QUOTED PASSAGE →
• • • •

Sole paragraph - If the amount determined under said methods is lower than the sales price disclosed in the export documents, the amount relating to the revenue recognized as per said documents shall prevail.

Article 21 - The portion of revenues determined under this Regulatory Instruction which exceeds the amount registered in the company's books shall be added to net profit for purposes of determining IRPJ and CSLL tax bases, as well as taken into consideration upon computing the deemed or arbitrarily determined profit.

Sole paragraph - Upon computing the exploitation profit [profits generated by tax exempt activities], the amount to be added shall be taken into consideration in the corresponding revenues, whether or not said revenues are eligible to the tax incentive.

Article 22 - The sales revenue deriving from exports of goods, services and rights expressed in foreign currency will be converted into Reais at the purchase exchange rate established by the opening quotations schedule issued by the Central Bank of Brazil, for the date:

I - of shipment, in case of goods;

II - of the effective provision of the service or transfer of the right.

Paragraph 1 - The date of the effective provision of the service or transfer of the right is the date to recognize the revenue as earned, deemed as the moment at which title thereto arises, when it shall be accounted for on an accrual basis.

Paragraph 2 - In case the taxpayer has opted for the deemed profit taxation regime, on a cash basis, the revenue shall be construed as earned on an accrual basis.

Export Sales Price Method PVEx

Article 23 The revenue from export sales may be determined on the basis of the Export Sale Price Method (PVEx), defined as the weighted average of sale prices charged on exports effected to other clients by the entity itself, or by another domestic exporting entity, for equivalent or similar goods in sales made during the same IRPJ tax basis computation period, under similar payment conditions.

Paragraph 1 - For purposes of this method, only the sales to customers unrelated to the Brazilian entity shall be taken into account.

Paragraph 2 - The adjustments referred to under articles 15 to 18 are applicable to the prices that are used as a parameter, under this method.

• • • •

RECORDED DATA →

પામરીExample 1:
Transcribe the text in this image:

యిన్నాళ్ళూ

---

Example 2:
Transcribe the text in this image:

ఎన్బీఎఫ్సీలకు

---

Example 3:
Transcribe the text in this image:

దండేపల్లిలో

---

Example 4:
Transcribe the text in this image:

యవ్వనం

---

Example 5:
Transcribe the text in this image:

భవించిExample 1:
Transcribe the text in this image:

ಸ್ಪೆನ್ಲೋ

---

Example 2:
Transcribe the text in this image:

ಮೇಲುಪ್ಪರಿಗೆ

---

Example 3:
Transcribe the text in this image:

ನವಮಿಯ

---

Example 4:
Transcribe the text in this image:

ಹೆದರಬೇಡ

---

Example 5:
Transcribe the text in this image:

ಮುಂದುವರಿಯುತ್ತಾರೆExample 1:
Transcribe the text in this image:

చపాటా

• • • •

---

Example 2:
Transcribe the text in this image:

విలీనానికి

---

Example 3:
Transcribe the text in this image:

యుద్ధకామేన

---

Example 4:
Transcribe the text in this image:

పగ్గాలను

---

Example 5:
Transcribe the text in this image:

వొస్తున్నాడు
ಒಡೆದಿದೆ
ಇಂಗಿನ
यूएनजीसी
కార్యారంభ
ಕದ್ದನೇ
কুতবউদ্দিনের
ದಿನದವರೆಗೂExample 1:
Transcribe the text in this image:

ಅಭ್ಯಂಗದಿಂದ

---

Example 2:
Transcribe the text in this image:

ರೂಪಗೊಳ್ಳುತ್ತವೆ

• • • •

SHORT EXERCISE → Reproduce the export revenue regulation word for word, from "Article 23 The" up to and including "under this method.". Work from the export revenue regulation alone, setting the listing aside.

CORRECT RESPONSE →
Article 23 The revenue from export sales may be determined on the basis of the Export Sale Price Method (PVEx), defined as the weighted average of sale prices charged on exports effected to other clients by the entity itself, or by another domestic exporting entity, for equivalent or similar goods in sales made during the same IRPJ tax basis computation period, under similar payment conditions.

Paragraph 1 - For purposes of this method, only the sales to customers unrelated to the Brazilian entity shall be taken into account.

Paragraph 2 - The adjustments referred to under articles 15 to 18 are applicable to the prices that are used as a parameter, under this method.